| INSTRUCTION |
Locate every line below that contains the word "тревоги" and copy it.

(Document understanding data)
------
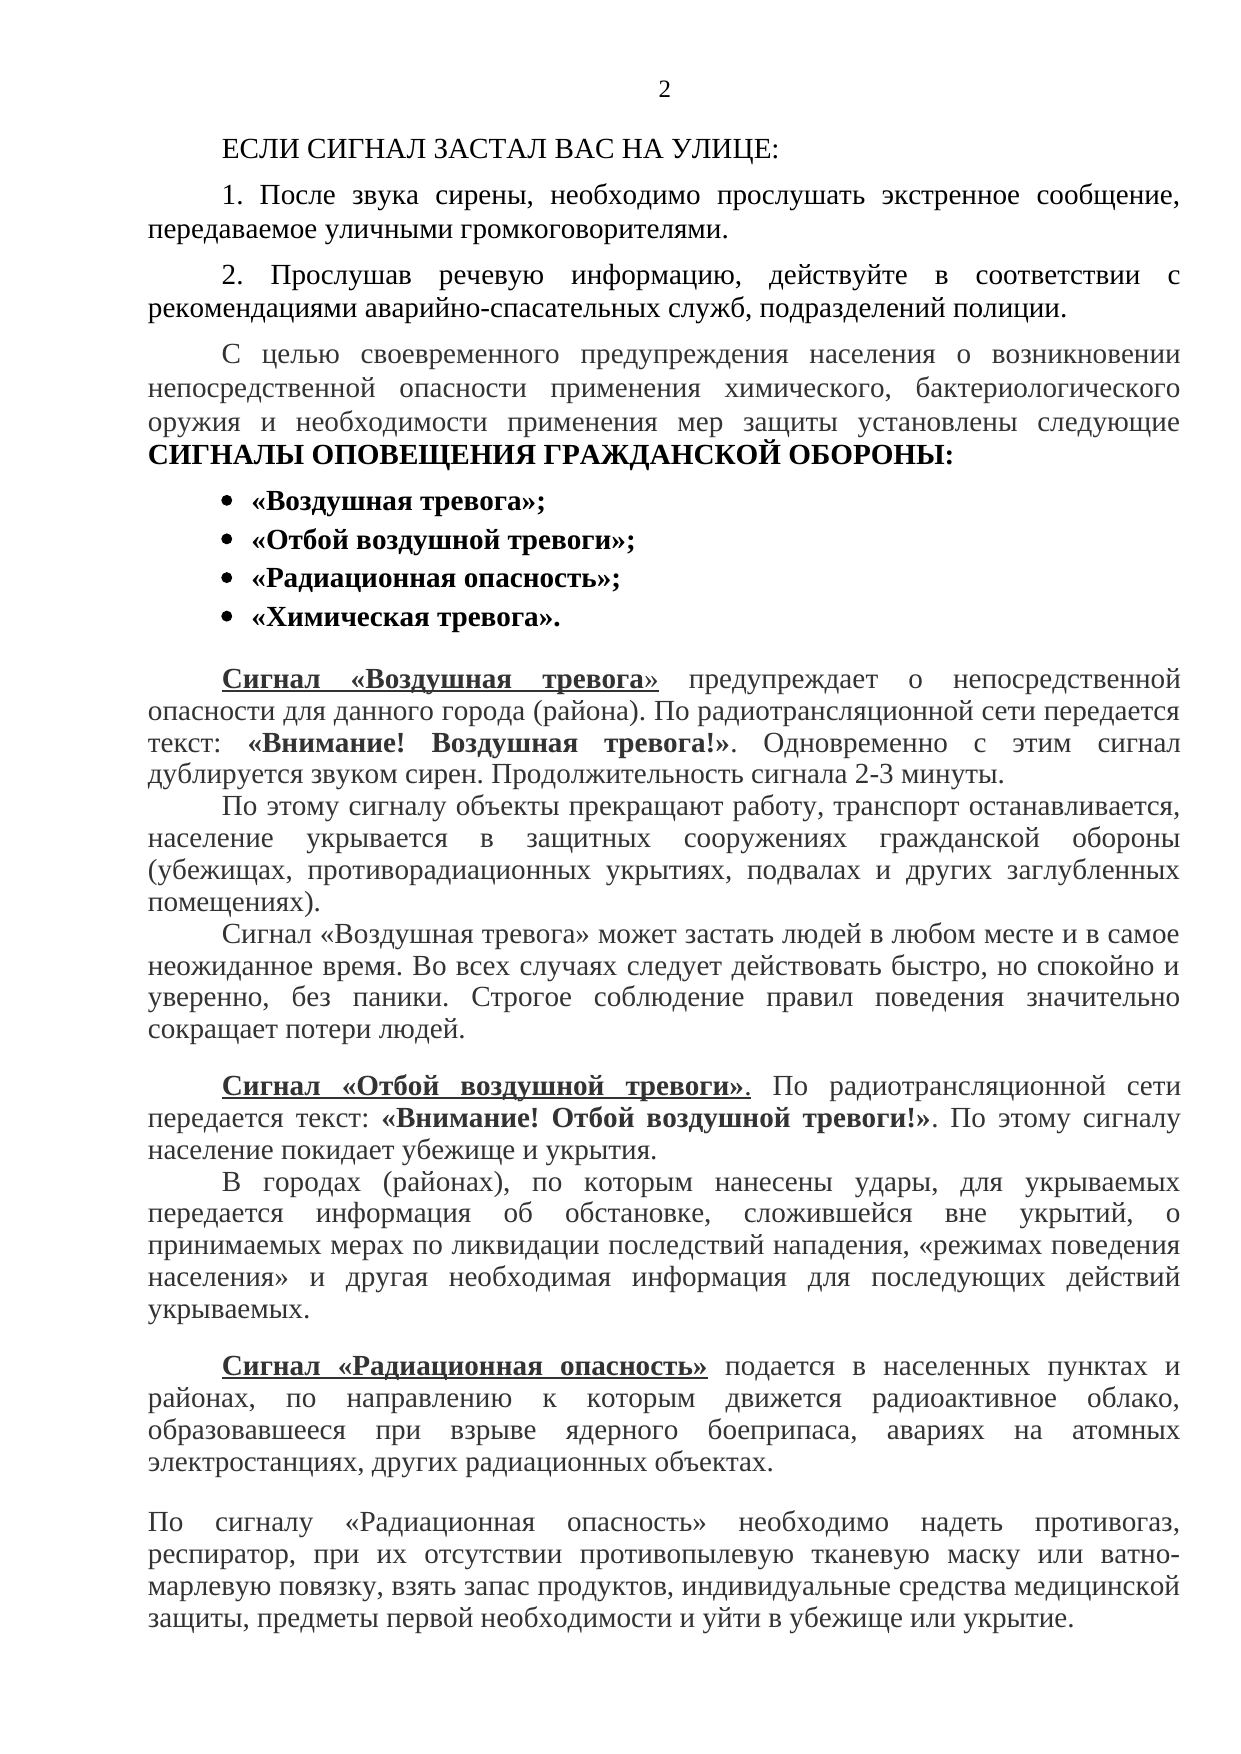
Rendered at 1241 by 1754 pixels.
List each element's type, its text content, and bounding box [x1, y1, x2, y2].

text По этому сигналу объекты прекращают работу, транспорт останавливается, население укрывается в защитных сооружениях гражданской обороны (убежищах, противорадиационных укрытиях, подвалах и других заглубленных помещениях). [148, 790, 1181, 918]
text По сигналу «Радиационная опасность» необходимо надеть противогаз, респиратор, при их отсутствии противопылевую тканевую маску или ватно-марлевую повязку, взять запас продуктов, индивидуальные средства медицинской защиты, предметы первой необходимости и уйти в убежище или укрытие. [148, 1506, 1181, 1634]
list «Радиационная опасность»; [222, 561, 1181, 594]
text Сигнал «Отбой воздушной тревоги». По радиотрансляционной сети передается текст: «Внимание! Отбой воздушной тревоги!». По этому сигналу население покидает убежище и укрытия. [148, 1070, 1181, 1166]
text 2. Прослушав речевую информацию, действуйте в соответствии с рекомендациями аварийно-спасательных служб, подразделений полиции. [148, 257, 1181, 324]
list «Воздушная тревога»; [222, 483, 1181, 517]
text Сигнал «Радиационная опасность» подается в населенных пунктах и районах, по направлению к которым движется радиоактивное облако, образовавшееся при взрыве ядерного боеприпаса, авариях на атомных электростанциях, других радиационных объектах. [148, 1350, 1181, 1477]
text 1. После звука сирены, необходимо прослушать экстренное сообщение, передаваемое уличными громкоговорителями. [148, 177, 1181, 244]
list «Отбой воздушной тревоги»; [222, 522, 1181, 556]
list «Химическая тревога». [222, 599, 1181, 633]
text Сигнал «Воздушная тревога» может застать людей в любом месте и в самое неожиданное время. Во всех случаях следует действовать быстро, но спокойно и уверенно, без паники. Строгое соблюдение правил поведения значительно сокращает потери людей. [148, 918, 1181, 1045]
text ЕСЛИ СИГНАЛ ЗАСТАЛ ВАС НА УЛИЦЕ: [148, 131, 1181, 165]
text Сигнал «Воздушная тревога» предупреждает о непосредственной опасности для данного города (района). По радиотрансляционной сети передается текст: «Внимание! Воздушная тревога!». Одновременно с этим сигнал дублируется звуком сирен. Продолжительность сигнала 2-3 минуты. [148, 663, 1181, 790]
text С целью своевременного предупреждения населения о возникновении непосредственной опасности применения химического, бактериологического оружия и необходимости применения мер защиты установлены следующие СИГНАЛЫ ОПОВЕЩЕНИЯ ГРАЖДАНСКОЙ ОБОРОНЫ: [148, 337, 1181, 471]
text В городах (районах), по которым нанесены удары, для укрываемых передается информация об обстановке, сложившейся вне укрытий, о принимаемых мерах по ликвидации последствий нападения, «режимах поведения населения» и другая необходимая информация для последующих действий укрываемых. [148, 1166, 1181, 1325]
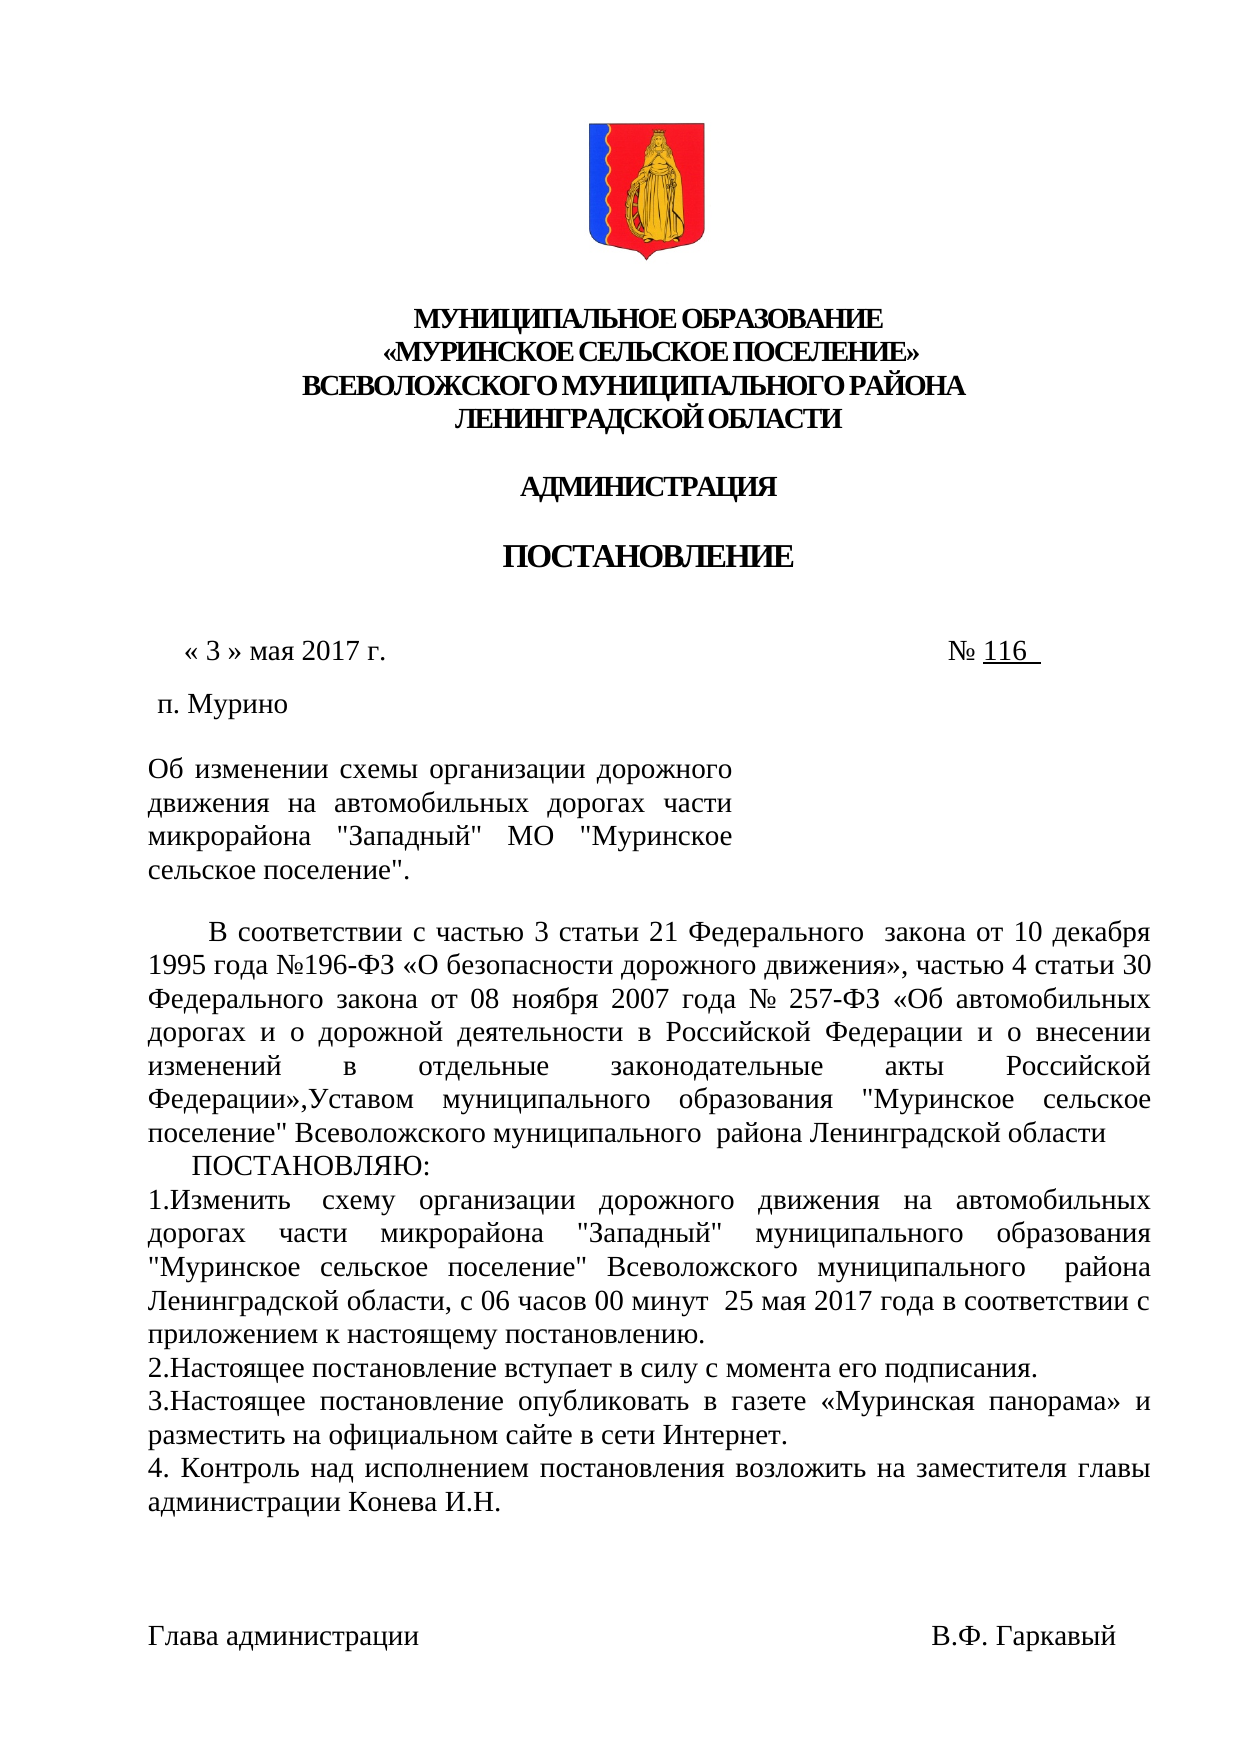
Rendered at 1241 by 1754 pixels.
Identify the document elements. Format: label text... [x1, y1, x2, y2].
------
| FINISHED EXERCISE |
text Сигнал «Отбой воздушной тревоги». По радиотрансляционной сети передается текст: «Внимание! Отбой воздушной тревоги!». По этому сигналу население покидает убежище и укрытия. [148, 1070, 1181, 1166]
list «Отбой воздушной тревоги»; [222, 522, 1181, 556]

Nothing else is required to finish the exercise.